→ Problem:
Transcribe exactly the lines that fall between the one holding "ов новое оборудование и медикаменты" and the one holding "рий в летний", inclusive, from the entries below.

━━━ Entries supplied ━━━

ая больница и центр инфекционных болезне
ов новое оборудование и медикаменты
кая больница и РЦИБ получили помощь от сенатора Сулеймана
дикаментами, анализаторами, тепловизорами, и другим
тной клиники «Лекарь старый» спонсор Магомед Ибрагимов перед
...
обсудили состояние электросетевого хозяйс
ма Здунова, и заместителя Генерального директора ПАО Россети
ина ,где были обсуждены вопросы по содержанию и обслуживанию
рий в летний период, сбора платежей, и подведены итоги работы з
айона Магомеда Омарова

━━━

→ Response:
ов новое оборудование и медикаменты
кая больница и РЦИБ получили помощь от сенатора Сулеймана
дикаментами, анализаторами, тепловизорами, и другим
тной клиники «Лекарь старый» спонсор Магомед Ибрагимов перед
...
обсудили состояние электросетевого хозяйс
ма Здунова, и заместителя Генерального директора ПАО Россети
ина ,где были обсуждены вопросы по содержанию и обслуживанию
рий в летний период, сбора платежей, и подведены итоги работы з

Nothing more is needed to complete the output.